**WORK ORDER**
Could you give the passage of the autism blood test report that begins at the words "New tests that" and stops after "lives, they said.", changing "Academics" to "Scientists"?

**SELECTED EXTRACT**
--
New tests that focus on damage to proteins in blood plasma could indicate autism in children, according to UK researchers, who say their breakthrough could lead to earlier diagnosis.
Academics from the University of Warwick believe that their new blood and urine tests, which search for damage to proteins, are the first of their kind.
“Our discovery could lead to earlier diagnosis and intervention”
The tests could lead to earlier detection of autism spectrum disorders (ASD) and consequently children with autism could be given appropriate treatment much earlier in their lives, they said.
They noted that genetic causes had been found in 30-35% of ASD cases and the remaining 65-70% were thought to be caused by a combination of environmental factors, multiple mutations, and rare genetic variants.
But the researchers noted that, due to the wide spectrum of behavioural problems associated with ASD, diagnosis could be difficult and uncertain, particularly at the early stages of development.
For their study, published in Molecular Autism, the Warwick team worked with collaborators at the University of Bologna in Italy. They recruited 38 children diagnosed as having with ASD and a control group of 31 healthy children, aged between five and 12.
Blood and urine samples were taken from the children for analysis and the Warwick researchers then identified chemical differences between the two groups.
They found a link between ASD and damage to proteins in blood plasma by oxidation and glycation – processes where reactive oxygen species and sugar molecules spontaneously modify proteins.
“We may reveal specific plasma and urinary profiles or ‘fingerprints’ of compounds”
Specifically, children with ASD were found to have higher levels of the blood plasma oxidation marker dityrosine and certain sugar-modified compounds called advanced glycation endproducts.
Working with researchers at the University of Birmingham, the changes in multiple compounds were combined together to develop a mathematical equation, or algorithm, to distinguish between ASD and healthy controls. The outcome was a diagnostic test better than any method currently available.
The next steps are to repeat the study with further groups of children to confirm the good diagnostic performance and to assess if the test can identify ASD at very early stages, indicate how the ASD is likely to develop further to more severe disease and assess if treatments are working.
Dr Naila Rabbani, a reader in experimental systems biology at Warwick who led the research, said: “Our discovery could lead to earlier diagnosis and intervention.
“We hope the tests will also reveal new causative factors,” she said. “With further testing we may reveal specific plasma and urinary profiles or ‘fingerprints’ of compounds with damaging modifications.
“This may help us improve the diagnosis of ASD and point the way to new causes of ASD,” she added.
--
Saved data entries:
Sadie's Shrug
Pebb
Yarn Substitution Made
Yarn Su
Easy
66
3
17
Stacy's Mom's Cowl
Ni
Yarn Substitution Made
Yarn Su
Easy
--
**WRITTEN ANSWER**
New tests that focus on damage to proteins in blood plasma could indicate autism in children, according to UK researchers, who say their breakthrough could lead to earlier diagnosis.
Scientists from the University of Warwick believe that their new blood and urine tests, which search for damage to proteins, are the first of their kind.
“Our discovery could lead to earlier diagnosis and intervention”
The tests could lead to earlier detection of autism spectrum disorders (ASD) and consequently children with autism could be given appropriate treatment much earlier in their lives, they said.